DATA PROVIDED section start

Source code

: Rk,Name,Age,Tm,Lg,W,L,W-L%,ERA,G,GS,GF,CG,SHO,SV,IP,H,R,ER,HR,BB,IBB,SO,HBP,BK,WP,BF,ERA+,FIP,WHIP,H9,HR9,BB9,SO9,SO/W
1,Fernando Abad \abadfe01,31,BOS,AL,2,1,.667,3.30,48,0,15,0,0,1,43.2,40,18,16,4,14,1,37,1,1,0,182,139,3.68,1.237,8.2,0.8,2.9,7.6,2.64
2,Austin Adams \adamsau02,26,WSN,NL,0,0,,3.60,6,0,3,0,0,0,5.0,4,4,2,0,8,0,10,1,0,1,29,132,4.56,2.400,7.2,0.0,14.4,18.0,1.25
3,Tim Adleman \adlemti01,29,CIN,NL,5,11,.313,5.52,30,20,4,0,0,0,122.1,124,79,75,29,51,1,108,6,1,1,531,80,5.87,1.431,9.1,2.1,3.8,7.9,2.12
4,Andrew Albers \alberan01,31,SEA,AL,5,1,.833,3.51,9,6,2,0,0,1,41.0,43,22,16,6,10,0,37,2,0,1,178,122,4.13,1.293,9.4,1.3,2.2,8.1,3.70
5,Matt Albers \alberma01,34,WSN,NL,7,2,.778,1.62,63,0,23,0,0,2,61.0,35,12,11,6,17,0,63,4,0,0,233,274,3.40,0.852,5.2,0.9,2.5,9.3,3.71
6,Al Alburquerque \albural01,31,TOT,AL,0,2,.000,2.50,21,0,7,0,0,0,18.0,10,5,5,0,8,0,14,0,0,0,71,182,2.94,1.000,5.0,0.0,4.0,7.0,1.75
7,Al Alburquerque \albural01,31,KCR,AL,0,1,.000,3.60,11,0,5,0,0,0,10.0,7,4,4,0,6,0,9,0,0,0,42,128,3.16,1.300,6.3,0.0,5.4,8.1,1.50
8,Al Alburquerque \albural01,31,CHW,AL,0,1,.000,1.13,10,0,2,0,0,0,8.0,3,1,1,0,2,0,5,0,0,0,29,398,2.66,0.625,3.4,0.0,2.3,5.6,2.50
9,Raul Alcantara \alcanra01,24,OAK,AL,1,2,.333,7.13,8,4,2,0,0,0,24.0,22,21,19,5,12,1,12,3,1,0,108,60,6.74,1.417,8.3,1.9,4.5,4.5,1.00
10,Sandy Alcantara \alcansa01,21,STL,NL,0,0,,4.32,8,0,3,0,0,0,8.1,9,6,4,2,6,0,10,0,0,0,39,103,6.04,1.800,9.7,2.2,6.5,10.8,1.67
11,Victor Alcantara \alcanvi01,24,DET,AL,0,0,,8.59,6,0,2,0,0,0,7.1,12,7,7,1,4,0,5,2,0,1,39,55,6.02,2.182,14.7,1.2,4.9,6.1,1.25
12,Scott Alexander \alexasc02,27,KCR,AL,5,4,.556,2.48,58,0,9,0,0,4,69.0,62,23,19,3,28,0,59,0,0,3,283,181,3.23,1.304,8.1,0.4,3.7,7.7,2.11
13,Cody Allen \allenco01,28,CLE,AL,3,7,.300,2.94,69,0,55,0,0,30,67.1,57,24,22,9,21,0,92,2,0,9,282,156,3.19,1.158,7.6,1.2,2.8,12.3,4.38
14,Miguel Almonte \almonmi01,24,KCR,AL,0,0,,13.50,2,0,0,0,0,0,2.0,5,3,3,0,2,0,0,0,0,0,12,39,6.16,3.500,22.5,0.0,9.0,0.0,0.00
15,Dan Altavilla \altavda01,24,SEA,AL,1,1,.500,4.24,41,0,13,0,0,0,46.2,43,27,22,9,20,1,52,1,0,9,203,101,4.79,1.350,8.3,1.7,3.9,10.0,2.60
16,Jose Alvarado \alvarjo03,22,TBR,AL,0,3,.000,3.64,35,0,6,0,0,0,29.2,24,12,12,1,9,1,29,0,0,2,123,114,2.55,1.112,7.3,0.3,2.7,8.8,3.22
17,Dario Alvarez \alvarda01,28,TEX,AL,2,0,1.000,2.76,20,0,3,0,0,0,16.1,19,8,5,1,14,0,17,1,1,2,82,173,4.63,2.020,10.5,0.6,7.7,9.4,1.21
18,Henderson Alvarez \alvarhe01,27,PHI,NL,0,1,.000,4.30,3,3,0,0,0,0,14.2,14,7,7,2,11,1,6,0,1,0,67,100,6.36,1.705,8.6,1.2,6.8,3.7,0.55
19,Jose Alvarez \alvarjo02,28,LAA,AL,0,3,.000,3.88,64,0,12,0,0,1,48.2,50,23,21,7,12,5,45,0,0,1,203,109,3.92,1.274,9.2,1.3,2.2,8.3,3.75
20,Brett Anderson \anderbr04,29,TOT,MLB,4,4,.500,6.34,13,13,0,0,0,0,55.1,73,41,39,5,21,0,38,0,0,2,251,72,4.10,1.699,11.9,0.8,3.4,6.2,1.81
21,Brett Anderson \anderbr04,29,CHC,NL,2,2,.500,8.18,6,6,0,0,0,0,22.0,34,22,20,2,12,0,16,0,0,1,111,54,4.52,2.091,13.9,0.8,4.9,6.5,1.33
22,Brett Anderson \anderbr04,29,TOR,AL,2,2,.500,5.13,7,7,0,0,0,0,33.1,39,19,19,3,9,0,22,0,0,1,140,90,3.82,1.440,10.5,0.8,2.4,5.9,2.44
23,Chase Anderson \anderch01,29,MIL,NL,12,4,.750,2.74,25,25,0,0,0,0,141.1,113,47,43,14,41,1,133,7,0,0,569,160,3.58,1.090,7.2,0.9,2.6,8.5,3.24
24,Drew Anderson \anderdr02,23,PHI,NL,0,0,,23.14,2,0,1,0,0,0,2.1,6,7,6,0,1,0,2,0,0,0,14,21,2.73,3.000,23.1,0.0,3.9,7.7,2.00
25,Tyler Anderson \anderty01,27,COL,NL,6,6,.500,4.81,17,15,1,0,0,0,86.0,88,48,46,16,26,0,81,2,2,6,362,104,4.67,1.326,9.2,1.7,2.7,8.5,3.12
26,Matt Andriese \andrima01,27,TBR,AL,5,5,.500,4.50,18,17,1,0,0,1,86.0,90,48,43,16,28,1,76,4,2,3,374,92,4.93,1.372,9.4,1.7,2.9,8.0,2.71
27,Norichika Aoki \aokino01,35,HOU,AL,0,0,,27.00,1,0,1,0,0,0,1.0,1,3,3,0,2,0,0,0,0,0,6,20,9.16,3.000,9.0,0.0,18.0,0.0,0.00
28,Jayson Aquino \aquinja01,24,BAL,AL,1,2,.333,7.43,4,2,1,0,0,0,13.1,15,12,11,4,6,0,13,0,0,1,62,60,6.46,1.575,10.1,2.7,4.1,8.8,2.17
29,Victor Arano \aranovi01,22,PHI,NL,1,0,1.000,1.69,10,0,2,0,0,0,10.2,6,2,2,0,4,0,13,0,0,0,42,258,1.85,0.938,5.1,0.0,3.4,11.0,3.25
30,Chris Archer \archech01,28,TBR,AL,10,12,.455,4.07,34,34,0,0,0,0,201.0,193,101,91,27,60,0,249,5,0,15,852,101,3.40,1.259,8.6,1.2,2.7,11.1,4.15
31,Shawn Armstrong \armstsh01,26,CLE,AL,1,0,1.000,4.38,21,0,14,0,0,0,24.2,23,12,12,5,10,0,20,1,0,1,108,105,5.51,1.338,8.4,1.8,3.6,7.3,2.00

DATA PROVIDED section end

GOAL OF THE EXERCISE
Search the listing above for the string "Anderson" and return each line it appears on.

OUTPUT FOR THIS EXERCISE
20,Brett Anderson \anderbr04,29,TOT,MLB,4,4,.500,6.34,13,13,0,0,0,0,55.1,73,41,39,5,21,0,38,0,0,2,251,72,4.10,1.699,11.9,0.8,3.4,6.2,1.81
21,Brett Anderson \anderbr04,29,CHC,NL,2,2,.500,8.18,6,6,0,0,0,0,22.0,34,22,20,2,12,0,16,0,0,1,111,54,4.52,2.091,13.9,0.8,4.9,6.5,1.33
22,Brett Anderson \anderbr04,29,TOR,AL,2,2,.500,5.13,7,7,0,0,0,0,33.1,39,19,19,3,9,0,22,0,0,1,140,90,3.82,1.440,10.5,0.8,2.4,5.9,2.44
23,Chase Anderson \anderch01,29,MIL,NL,12,4,.750,2.74,25,25,0,0,0,0,141.1,113,47,43,14,41,1,133,7,0,0,569,160,3.58,1.090,7.2,0.9,2.6,8.5,3.24
24,Drew Anderson \anderdr02,23,PHI,NL,0,0,,23.14,2,0,1,0,0,0,2.1,6,7,6,0,1,0,2,0,0,0,14,21,2.73,3.000,23.1,0.0,3.9,7.7,2.00
25,Tyler Anderson \anderty01,27,COL,NL,6,6,.500,4.81,17,15,1,0,0,0,86.0,88,48,46,16,26,0,81,2,2,6,362,104,4.67,1.326,9.2,1.7,2.7,8.5,3.12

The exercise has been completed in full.